▶ _Data provided_:
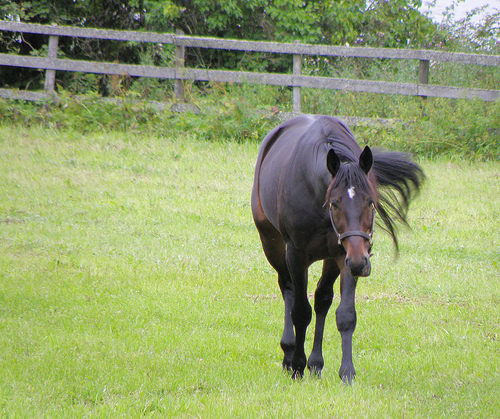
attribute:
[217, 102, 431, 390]
horse — walking, black, brown, field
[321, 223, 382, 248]
harness — leather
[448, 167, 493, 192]
grass — green, tall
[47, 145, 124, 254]
field — grassy, green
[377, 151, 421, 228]
tail — black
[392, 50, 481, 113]
fence — wooden, gray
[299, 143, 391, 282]
head — black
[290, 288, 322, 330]
knee — front left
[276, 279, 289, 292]
knee — back left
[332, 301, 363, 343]
knee — front right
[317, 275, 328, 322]
knee — back right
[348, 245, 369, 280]
nose — brown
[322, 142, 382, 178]
ears — brown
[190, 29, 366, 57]
rail — top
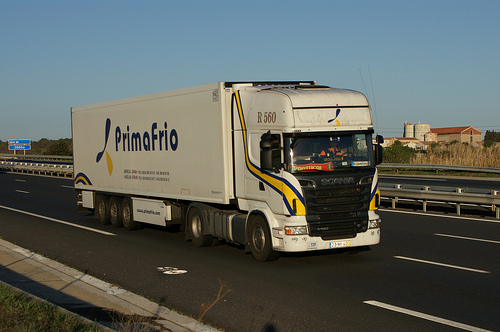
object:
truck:
[68, 77, 387, 262]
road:
[2, 172, 500, 330]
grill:
[301, 176, 369, 235]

▶ _Task statement_:
Recast all the entries above as a numbered list, dropping any blank lines and leaving out the picture markers.

▶ _Task answer_:
1. attribute:
2. [217, 102, 431, 390]
3. horse — walking, black, brown, field
4. [321, 223, 382, 248]
5. harness — leather
6. [448, 167, 493, 192]
7. grass — green, tall
8. [47, 145, 124, 254]
9. field — grassy, green
10. [377, 151, 421, 228]
11. tail — black
12. [392, 50, 481, 113]
13. fence — wooden, gray
14. [299, 143, 391, 282]
15. head — black
16. [290, 288, 322, 330]
17. knee — front left
18. [276, 279, 289, 292]
19. knee — back left
20. [332, 301, 363, 343]
21. knee — front right
22. [317, 275, 328, 322]
23. knee — back right
24. [348, 245, 369, 280]
25. nose — brown
26. [322, 142, 382, 178]
27. ears — brown
28. [190, 29, 366, 57]
29. rail — top
30. object:
31. truck:
32. [68, 77, 387, 262]
33. road:
34. [2, 172, 500, 330]
35. grill:
36. [301, 176, 369, 235]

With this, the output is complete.